Un día, por aquellas fechas del año, a la posada de «El Tabardo», de Southwark[4], en donde me alojaba dispuesto a emprender mi devota peregrinación a Canterbury, llegó al anochecer un grupo de 29 personas. Pertenecían a diversos estamentos, se habían reunido por casualidad, e iban de camino hacia Canterbury.

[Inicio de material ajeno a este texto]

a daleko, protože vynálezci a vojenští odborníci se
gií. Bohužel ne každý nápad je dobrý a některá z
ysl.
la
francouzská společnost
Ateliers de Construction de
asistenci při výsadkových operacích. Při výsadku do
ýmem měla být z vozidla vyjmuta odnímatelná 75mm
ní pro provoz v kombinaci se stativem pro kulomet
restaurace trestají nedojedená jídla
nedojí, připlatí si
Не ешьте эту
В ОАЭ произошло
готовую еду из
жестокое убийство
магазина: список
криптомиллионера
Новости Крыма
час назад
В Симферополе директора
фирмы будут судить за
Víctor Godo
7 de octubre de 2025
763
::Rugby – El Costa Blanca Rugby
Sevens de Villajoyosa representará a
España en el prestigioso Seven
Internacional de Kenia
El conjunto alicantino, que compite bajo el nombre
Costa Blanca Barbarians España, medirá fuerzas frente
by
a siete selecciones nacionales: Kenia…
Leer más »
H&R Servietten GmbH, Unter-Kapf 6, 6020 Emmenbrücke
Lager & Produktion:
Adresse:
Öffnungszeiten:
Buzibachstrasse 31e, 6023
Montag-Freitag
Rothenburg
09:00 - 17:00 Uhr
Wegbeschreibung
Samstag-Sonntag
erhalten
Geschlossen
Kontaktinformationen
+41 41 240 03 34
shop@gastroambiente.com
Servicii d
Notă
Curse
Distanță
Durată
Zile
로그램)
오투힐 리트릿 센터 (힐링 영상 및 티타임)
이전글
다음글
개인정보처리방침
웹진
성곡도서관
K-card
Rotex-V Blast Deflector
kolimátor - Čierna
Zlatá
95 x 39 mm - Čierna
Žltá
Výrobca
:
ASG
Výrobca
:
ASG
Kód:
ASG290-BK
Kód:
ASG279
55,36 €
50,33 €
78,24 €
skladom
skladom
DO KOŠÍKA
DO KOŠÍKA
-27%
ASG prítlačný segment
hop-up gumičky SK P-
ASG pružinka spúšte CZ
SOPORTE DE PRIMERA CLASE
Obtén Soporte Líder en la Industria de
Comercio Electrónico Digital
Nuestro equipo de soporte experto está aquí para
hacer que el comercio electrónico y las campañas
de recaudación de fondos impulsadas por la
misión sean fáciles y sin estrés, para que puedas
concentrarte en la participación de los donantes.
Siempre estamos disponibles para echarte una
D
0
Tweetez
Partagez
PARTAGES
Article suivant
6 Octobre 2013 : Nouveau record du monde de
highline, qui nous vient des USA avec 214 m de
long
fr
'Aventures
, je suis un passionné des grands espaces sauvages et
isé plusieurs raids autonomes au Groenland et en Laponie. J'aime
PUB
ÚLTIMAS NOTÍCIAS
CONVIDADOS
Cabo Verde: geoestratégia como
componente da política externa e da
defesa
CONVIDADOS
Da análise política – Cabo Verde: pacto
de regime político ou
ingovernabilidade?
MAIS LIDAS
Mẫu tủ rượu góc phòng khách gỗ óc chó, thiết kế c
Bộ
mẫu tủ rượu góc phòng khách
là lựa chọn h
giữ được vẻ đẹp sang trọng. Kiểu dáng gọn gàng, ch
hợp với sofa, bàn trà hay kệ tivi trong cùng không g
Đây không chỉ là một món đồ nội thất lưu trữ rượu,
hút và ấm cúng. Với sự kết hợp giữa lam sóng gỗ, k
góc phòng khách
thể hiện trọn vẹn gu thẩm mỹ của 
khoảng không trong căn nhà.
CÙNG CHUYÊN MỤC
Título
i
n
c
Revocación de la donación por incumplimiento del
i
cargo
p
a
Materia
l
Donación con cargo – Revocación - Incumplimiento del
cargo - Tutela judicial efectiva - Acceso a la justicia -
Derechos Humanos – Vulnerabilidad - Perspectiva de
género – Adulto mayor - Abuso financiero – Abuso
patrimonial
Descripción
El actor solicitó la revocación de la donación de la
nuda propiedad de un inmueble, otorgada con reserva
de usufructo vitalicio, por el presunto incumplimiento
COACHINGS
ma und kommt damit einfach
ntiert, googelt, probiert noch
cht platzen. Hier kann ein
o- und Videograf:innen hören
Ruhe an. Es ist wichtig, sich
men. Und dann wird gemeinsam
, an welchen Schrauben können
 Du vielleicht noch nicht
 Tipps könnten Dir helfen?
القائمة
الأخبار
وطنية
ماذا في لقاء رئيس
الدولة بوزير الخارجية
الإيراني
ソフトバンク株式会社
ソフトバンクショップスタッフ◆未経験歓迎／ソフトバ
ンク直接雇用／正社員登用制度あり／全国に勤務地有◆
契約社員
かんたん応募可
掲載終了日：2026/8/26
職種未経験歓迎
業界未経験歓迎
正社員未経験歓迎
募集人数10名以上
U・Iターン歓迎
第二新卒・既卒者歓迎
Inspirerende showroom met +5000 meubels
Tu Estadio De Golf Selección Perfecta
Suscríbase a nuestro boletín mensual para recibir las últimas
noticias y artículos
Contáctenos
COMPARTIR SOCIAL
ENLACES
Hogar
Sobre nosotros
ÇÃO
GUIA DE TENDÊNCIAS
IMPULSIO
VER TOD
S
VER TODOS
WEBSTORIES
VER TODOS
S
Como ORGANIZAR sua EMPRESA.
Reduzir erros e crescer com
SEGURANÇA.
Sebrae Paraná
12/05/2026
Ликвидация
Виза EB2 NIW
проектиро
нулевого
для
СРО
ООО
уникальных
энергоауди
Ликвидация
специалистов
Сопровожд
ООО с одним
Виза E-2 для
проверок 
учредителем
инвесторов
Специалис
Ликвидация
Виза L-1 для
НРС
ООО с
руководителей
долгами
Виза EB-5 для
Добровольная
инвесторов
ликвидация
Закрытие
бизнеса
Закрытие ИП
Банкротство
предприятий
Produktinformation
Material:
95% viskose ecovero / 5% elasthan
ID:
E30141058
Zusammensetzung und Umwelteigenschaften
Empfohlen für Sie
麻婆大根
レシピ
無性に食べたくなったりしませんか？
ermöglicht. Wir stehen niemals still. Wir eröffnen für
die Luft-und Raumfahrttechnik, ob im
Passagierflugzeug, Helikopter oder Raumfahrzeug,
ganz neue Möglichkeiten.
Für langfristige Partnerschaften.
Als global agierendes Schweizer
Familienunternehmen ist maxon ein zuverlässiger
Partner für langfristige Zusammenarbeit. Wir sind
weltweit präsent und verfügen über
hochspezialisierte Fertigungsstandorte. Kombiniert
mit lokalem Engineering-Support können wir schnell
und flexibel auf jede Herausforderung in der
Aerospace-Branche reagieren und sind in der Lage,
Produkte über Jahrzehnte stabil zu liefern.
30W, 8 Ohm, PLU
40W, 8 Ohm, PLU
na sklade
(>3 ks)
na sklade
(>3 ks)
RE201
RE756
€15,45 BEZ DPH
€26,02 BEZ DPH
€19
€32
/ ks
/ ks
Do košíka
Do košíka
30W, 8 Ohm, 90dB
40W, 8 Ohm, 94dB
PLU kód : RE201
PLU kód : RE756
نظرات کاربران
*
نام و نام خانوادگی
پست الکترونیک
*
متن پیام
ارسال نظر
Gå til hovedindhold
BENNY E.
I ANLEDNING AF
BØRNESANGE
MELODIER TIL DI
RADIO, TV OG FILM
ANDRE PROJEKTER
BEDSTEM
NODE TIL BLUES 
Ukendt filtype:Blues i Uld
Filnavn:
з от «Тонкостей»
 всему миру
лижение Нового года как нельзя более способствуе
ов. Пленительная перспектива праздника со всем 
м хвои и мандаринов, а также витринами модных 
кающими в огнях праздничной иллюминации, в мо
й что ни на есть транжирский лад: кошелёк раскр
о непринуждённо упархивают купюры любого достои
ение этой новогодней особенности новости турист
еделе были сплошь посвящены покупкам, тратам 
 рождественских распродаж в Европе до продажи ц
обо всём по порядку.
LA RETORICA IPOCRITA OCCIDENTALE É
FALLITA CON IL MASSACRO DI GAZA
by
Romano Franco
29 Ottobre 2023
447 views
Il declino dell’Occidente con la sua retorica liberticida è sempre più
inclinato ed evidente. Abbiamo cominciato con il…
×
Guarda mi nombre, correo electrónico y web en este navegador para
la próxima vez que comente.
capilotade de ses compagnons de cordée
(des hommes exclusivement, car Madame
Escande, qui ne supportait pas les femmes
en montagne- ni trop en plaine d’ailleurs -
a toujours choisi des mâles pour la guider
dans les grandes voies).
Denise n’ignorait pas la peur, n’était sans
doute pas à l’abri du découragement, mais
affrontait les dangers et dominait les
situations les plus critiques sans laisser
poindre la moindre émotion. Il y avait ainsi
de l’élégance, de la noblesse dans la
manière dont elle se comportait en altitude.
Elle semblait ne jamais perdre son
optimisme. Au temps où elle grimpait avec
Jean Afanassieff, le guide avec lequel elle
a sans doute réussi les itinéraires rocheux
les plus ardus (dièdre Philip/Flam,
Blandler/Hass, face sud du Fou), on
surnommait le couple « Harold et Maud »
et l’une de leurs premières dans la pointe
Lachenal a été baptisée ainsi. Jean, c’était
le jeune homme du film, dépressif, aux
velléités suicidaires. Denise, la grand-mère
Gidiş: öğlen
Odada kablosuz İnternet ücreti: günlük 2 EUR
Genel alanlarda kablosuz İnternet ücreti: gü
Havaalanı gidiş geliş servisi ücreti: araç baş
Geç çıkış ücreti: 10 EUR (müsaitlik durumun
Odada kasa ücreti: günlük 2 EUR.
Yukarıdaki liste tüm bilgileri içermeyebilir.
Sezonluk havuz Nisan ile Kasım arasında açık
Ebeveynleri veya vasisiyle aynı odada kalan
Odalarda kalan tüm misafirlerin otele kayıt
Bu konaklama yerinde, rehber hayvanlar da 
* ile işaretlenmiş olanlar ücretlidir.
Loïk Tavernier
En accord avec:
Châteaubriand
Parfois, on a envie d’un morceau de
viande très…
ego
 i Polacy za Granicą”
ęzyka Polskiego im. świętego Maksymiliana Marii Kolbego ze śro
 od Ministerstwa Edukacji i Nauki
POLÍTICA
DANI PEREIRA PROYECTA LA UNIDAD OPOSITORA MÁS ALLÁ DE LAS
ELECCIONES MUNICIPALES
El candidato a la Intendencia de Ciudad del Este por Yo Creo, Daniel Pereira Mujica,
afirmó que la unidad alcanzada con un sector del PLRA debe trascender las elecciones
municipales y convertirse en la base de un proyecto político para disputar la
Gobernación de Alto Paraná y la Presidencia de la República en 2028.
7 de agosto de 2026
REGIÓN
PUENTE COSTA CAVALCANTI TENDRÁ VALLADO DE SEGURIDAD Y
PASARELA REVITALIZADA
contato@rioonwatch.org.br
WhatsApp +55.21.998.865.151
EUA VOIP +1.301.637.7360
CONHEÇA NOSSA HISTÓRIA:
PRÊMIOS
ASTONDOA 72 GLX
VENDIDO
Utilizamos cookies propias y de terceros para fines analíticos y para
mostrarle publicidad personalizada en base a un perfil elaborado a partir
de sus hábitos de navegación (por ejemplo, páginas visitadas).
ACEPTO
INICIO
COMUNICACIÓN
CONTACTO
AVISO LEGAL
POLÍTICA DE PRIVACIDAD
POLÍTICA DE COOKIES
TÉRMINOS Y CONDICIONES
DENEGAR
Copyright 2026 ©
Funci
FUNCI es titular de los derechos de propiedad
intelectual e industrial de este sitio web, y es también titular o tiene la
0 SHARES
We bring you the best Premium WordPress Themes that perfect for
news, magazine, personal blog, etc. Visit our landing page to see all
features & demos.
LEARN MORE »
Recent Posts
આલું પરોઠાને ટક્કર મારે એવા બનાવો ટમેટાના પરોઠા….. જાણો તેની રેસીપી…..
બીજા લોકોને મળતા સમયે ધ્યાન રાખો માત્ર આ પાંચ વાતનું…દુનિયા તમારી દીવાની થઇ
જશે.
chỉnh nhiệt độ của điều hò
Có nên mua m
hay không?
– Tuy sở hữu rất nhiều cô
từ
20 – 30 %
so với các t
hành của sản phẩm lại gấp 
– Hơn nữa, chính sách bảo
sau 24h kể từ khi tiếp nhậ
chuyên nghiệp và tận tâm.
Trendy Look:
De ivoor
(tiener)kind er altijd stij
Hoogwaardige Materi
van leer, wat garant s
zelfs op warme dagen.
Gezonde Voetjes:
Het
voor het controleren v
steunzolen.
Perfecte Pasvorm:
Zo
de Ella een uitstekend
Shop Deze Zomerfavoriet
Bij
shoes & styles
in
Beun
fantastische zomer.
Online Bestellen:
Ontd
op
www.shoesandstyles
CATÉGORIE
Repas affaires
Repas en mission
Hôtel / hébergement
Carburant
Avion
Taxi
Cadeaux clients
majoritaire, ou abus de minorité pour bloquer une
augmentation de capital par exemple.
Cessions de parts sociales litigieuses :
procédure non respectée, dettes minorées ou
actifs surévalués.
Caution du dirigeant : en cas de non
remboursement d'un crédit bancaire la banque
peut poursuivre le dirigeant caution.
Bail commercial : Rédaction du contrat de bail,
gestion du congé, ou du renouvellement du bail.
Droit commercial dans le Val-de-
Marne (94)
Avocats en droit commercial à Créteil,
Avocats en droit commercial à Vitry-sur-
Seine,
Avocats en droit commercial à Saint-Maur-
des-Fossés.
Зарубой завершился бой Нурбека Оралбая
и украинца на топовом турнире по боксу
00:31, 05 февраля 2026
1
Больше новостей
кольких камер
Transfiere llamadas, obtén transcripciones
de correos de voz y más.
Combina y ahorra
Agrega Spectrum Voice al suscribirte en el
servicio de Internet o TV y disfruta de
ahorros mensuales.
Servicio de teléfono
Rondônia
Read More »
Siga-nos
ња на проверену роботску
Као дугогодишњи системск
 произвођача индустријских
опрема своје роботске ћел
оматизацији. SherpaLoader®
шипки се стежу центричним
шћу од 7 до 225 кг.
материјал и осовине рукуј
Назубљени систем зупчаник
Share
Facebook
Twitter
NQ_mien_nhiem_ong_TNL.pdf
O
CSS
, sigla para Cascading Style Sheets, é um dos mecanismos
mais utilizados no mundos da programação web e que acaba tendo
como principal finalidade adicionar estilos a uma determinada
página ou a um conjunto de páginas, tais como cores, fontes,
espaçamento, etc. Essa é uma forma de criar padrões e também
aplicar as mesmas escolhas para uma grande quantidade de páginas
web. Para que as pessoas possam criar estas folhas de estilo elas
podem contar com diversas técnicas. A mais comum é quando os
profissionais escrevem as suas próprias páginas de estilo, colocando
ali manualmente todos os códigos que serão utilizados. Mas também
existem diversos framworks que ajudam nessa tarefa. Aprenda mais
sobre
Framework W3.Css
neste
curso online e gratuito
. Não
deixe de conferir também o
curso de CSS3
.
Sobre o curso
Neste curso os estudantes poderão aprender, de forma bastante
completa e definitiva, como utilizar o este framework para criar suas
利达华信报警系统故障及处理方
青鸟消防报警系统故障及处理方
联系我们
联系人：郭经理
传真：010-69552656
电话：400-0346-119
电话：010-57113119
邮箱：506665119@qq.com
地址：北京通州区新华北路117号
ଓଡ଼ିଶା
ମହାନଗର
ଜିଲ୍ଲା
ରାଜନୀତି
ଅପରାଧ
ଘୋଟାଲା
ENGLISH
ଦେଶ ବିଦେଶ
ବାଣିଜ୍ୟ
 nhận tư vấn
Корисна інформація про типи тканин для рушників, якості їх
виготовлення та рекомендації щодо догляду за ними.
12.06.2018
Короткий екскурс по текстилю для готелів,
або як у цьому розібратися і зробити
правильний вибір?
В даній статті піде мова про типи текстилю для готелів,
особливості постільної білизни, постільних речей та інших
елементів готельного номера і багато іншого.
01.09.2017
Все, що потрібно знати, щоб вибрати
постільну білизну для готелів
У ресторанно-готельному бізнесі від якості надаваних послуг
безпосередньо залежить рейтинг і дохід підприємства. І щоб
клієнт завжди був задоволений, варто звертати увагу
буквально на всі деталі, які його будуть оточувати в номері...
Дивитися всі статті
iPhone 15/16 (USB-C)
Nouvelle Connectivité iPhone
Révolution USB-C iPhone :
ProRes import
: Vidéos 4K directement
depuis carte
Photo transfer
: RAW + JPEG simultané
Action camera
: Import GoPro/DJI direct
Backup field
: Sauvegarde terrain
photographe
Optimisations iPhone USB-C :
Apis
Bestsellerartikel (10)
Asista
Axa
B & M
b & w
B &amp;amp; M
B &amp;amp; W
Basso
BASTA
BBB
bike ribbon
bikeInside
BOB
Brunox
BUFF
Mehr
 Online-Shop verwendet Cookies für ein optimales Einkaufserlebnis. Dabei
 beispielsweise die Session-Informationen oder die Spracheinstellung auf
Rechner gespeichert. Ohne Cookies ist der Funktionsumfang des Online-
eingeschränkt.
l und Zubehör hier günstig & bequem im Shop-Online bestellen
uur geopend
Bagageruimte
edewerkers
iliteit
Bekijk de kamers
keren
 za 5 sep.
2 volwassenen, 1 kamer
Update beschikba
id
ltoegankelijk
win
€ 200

Las habitaciones y establos eran cómodos y todos recibimos el cuidado más esmerado. En resumen, a la puesta del sol ya había conversado con todos ellos y me habían aceptado en el grupo. Acordamos levantarnos pronto para emprender el viaje como les voy a contar.

Sin embargo, creo conveniente, antes de proseguir la historia, describir, mientras tengo tiempo y ocasión, cómo era cada uno de ellos según yo los veía, quiénes eran, de qué clase social y cómo iban vestidos. Empezaré por el Caballero.

El Caballero era un hombre distinguido. Desde los inicios de su carrera había amado la caballería, la lealtad, honorabilidad, generosidad y buenos modales. Había luchado con bravura al servicio de su rey[5]. Además había viajado más lejos que la mayoría de los hombres de tierras paganas y cristianas. En todas partes se le honraba por su bravura. Había estado en la caída de Alejandría[6]. Casi siempre se le otorgó el lugar de honor con preeminencia a los caballeros de todas las otras naciones cuando estuvo en Prusia[7]. Ningún otro caballero cristiano de su categoría había participado más veces en las incursiones por Lituania y Rusia. También había intervenido en el sitio de Algeciras en Granada, luchado en Benmarín[8] y tomado Ayar y Atalia[9], y en expediciones por el Mediterráneo oriental. Había sobrevivido a 15 mortíferas batallas y entablado combate en Trasimeno para defender la fe en tres torneos, y siempre había dado muerte a su rival. Este distinguido Caballero había asistido al rey de Palacia en sus luchas contra un enemigo pagano en Turquía. Y siempre consiguió una gran reputación. Aunque sobresalía, era prudente y se comportaba con la modestia de una doncella. Nunca se dirigió con descortesía a nadie. A decir verdad, era un perfecto caballero. Por lo que respecta a su apariencia, sus monturas eran excelentes, pero no llevaba vestidos llamativos. Vestía un sobretodo de algodón grueso marcado con el orín de su cota de mallas. Acababa de llegar de sus expediciones y se disponía a peregrinar.

Le acompañaba su hijo, que era un joven Escudero, aprendiz de Caballero y enamoradizo, de rizados cabellos como si se acabara de quitar los rulos. Frisaría, al parecer los veinte años. Era de mediana estatura, lleno de vida y fortaleza. Había intervenido en salidas de caballería en Flandes, Artois y Picardía[10]. En tan poco tiempo se había comportado excelentemente y esperaba obtener el favor de su dama. Iba adornado como pradera repleta de frescas flores, rojas y blancas. Todo el día tocaba la flauta o cantaba y era alegre como el mes de mayo. Su túnica, corta y de anchas y largas mangas.

Era un buen jinete y sabía dominar a su montura. Podía componer la música y la letra de sus canciones, lidiar en torneos, bailar, dibujar bien y escribir. Era un amante tan apasionado, que de noche no dormía más que un ruiseñor[11]. Era cortés, modesto, servicial y cortaba la carne para su padre en las comidas.

El Asistente era el único criado que acompañaba al Caballero en aquella ocasión: así lo había querido. Iba vestido de verde —jubón y capucha—, con un haz de agudas flechas rematadas con plumas brillantes de pavo real que llevaba a mano en bandolera. Preparaba, como el mejor, todos los aparejos de su grado: sus flechas nunca dejaban de alcanzar el blanco por no tener las plumas bien dispuestas.